Exercise brief: How many lines in the records below contain the string "pose"? Reply with the number alone.

(Saved entries)
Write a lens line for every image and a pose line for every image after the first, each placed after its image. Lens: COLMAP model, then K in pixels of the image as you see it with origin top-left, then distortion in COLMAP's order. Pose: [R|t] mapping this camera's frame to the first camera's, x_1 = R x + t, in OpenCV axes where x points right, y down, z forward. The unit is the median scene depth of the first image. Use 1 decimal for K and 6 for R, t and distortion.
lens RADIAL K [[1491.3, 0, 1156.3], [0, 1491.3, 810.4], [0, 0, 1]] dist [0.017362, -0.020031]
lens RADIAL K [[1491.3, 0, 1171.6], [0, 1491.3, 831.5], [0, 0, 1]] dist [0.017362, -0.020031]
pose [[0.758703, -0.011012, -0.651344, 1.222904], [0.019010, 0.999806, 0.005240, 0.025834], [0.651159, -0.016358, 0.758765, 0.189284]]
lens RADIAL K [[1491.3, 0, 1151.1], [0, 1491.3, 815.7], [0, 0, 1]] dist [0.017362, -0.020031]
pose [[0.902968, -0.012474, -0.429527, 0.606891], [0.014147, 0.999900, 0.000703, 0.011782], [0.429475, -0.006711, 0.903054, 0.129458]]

Output for this exercise: 3